*** AVAILABLE DATA Section Begins ***

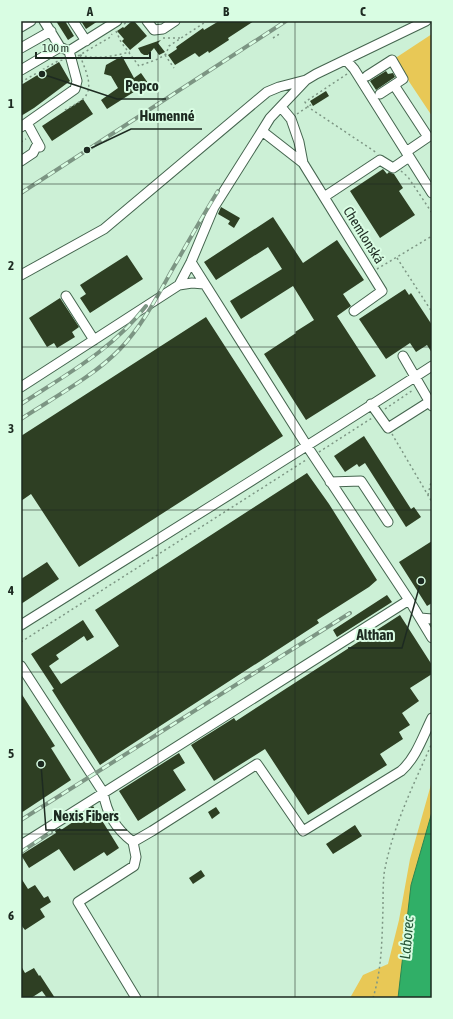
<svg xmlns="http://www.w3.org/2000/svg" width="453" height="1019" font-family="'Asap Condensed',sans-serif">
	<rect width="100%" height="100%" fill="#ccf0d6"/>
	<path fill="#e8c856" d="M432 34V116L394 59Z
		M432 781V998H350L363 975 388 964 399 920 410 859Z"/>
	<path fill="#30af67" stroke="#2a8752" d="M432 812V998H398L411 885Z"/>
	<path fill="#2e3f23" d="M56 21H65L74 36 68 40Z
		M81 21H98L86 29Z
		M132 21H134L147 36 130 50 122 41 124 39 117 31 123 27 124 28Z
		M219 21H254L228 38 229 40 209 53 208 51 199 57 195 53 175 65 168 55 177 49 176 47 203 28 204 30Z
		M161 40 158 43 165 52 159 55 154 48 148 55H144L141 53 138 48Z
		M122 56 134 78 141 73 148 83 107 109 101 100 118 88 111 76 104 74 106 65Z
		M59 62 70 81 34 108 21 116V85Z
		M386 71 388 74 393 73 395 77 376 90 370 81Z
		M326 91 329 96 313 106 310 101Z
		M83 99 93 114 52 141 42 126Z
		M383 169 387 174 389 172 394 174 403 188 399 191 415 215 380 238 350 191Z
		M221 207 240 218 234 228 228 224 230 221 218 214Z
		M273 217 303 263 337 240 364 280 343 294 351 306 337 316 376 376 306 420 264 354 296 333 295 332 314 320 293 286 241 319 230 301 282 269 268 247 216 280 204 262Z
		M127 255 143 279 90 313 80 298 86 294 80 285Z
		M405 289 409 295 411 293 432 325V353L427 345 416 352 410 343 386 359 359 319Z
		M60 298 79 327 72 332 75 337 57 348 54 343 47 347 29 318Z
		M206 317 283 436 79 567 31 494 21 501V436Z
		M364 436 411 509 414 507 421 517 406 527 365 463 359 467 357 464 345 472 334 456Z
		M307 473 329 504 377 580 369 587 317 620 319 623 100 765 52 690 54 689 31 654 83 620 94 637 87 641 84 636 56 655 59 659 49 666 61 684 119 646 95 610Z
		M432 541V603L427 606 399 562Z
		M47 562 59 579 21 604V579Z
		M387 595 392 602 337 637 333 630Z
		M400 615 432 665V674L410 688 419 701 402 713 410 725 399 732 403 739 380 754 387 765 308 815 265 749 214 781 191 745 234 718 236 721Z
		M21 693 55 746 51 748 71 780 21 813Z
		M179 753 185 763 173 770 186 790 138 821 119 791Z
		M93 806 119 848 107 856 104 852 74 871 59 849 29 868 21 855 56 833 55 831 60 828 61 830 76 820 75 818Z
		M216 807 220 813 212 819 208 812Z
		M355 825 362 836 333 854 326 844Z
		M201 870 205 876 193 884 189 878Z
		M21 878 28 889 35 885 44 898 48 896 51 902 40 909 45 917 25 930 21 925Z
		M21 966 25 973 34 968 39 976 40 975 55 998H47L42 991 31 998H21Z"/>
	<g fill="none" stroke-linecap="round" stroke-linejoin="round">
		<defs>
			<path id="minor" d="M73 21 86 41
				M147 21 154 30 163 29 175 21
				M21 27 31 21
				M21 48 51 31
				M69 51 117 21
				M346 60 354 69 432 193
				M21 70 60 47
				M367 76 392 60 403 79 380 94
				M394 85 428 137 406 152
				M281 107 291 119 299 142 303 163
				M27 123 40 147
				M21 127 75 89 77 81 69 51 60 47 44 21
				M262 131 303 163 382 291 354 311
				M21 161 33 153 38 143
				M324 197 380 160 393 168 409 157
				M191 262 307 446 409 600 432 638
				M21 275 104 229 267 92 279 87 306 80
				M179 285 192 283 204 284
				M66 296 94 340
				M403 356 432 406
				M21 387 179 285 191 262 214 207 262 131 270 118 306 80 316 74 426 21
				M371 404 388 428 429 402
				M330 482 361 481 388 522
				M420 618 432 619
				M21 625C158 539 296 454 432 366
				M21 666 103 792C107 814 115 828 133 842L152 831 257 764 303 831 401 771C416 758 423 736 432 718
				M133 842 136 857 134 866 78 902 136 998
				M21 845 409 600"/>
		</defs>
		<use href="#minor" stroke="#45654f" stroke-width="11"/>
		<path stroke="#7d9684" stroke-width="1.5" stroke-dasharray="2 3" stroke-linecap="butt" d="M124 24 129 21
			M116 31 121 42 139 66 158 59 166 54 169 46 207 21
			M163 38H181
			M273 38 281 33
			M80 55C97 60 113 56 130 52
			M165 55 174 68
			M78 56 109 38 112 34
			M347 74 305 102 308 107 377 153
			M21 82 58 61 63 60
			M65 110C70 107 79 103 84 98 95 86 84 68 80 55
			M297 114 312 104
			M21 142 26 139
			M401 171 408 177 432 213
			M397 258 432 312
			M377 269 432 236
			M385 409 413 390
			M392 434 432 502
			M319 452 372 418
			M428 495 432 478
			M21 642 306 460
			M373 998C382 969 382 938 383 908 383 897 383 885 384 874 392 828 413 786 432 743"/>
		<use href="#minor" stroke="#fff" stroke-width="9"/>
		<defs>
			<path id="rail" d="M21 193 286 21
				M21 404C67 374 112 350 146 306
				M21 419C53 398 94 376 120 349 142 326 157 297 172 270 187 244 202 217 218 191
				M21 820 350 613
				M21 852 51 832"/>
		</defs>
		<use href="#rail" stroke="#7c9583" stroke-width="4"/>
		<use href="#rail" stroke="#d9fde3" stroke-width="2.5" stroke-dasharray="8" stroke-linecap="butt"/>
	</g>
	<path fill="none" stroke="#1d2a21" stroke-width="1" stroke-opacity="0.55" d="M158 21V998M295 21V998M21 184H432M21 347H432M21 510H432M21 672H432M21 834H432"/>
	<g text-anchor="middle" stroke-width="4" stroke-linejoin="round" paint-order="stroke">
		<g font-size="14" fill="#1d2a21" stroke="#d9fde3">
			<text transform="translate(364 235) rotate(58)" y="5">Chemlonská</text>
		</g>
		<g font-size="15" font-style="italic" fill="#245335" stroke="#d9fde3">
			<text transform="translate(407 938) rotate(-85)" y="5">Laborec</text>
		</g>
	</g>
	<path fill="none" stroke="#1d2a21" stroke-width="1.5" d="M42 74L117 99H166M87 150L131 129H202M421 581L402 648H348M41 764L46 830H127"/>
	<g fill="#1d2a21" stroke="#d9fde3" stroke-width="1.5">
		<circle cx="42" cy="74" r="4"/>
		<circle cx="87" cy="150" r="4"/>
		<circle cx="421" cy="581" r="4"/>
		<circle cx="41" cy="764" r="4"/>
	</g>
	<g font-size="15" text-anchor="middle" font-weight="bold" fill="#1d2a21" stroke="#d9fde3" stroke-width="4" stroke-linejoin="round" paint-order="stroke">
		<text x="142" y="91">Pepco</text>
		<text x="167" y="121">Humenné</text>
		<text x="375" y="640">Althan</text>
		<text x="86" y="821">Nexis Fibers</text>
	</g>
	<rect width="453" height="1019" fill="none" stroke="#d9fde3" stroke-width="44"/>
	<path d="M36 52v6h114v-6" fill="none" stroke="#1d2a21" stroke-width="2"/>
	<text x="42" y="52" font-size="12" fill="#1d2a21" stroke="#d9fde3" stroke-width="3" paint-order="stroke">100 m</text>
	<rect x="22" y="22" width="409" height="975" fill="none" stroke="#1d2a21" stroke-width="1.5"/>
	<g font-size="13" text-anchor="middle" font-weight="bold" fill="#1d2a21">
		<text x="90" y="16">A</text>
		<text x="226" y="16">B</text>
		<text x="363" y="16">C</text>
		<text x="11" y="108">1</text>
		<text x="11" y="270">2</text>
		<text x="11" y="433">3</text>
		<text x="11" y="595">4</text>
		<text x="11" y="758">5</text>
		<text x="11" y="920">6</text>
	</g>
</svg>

*** AVAILABLE DATA Section Ends ***

§ EXERCISE INSTRUCTIONS:
Above this instruction are the records; retype exactly the lines from the one containing "M432 541V603L427 606 399 562Z" up to and including the one containing "M201 870 205 876 193 884 189 878Z".

§ ANSWER TO THIS TASK:
		M432 541V603L427 606 399 562Z
		M47 562 59 579 21 604V579Z
		M387 595 392 602 337 637 333 630Z
		M400 615 432 665V674L410 688 419 701 402 713 410 725 399 732 403 739 380 754 387 765 308 815 265 749 214 781 191 745 234 718 236 721Z
		M21 693 55 746 51 748 71 780 21 813Z
		M179 753 185 763 173 770 186 790 138 821 119 791Z
		M93 806 119 848 107 856 104 852 74 871 59 849 29 868 21 855 56 833 55 831 60 828 61 830 76 820 75 818Z
		M216 807 220 813 212 819 208 812Z
		M355 825 362 836 333 854 326 844Z
		M201 870 205 876 193 884 189 878Z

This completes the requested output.